King Abdullah City for Atomic and Renewable Energy (Ka-Care), the organization responsible of devising the Kingdom’s strategy, will install at least 70 stations nationwide to measure the ability to produce electricity from the sun, wind, geothermal and waste sources, according to a statement issued Monday.
Ka-Care said 10 stations already have been installed.
The findings will be published in a national atlas by yearend, which will guide investors and researchers studying where to place generation plants. Saudi Arabia will present a national policy statement on renewable and nuclear power generation later this year as it seeks to diversify energy resources, Khalid Al Sulaiman, vice president at Ka-Care, said in January.

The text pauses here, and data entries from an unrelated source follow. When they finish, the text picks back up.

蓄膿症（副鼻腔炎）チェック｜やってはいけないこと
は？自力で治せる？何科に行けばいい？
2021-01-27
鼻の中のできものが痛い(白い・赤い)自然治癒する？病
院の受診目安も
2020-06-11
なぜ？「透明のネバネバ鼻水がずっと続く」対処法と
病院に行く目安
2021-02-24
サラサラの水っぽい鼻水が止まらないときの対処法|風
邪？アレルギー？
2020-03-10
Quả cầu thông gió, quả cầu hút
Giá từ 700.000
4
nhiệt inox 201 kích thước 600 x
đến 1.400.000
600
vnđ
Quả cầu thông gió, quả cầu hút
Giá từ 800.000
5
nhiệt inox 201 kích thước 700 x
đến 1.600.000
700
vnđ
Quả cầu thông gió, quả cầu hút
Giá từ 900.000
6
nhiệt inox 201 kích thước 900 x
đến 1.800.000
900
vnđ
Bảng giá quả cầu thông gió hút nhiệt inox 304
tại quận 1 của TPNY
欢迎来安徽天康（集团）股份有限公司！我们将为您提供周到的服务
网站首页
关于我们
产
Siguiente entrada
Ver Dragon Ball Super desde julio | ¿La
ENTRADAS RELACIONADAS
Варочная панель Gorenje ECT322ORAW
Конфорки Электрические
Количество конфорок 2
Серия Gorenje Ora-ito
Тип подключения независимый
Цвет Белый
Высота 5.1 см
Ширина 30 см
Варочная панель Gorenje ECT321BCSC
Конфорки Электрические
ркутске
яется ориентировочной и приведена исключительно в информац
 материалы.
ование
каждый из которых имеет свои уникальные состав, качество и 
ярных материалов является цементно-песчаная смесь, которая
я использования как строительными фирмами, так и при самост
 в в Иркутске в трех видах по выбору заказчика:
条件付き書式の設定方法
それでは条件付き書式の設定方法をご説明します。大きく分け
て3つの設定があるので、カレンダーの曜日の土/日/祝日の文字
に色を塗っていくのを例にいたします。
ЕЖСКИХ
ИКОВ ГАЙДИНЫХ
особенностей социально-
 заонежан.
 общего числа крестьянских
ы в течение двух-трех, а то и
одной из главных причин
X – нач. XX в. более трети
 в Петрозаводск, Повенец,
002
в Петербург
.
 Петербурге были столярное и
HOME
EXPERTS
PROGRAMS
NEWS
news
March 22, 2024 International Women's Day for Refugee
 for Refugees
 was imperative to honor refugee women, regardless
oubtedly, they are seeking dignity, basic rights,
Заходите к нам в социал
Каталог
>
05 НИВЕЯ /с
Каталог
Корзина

The Kingdom has said it plans to attract about $109 billion to create a solar industry that will generate a third of its electricity by 2032, or about 41,000 megawatts. It’s part of a wider program to generate 54 gigawatts from different sources including nuclear.
Currently, about 3 megawatts of solar power plants are working in Saudi Arabia, a capacity that trails Egypt, Morocco, Tunisia, Algeria and the UAE, Bloomberg reported earlier.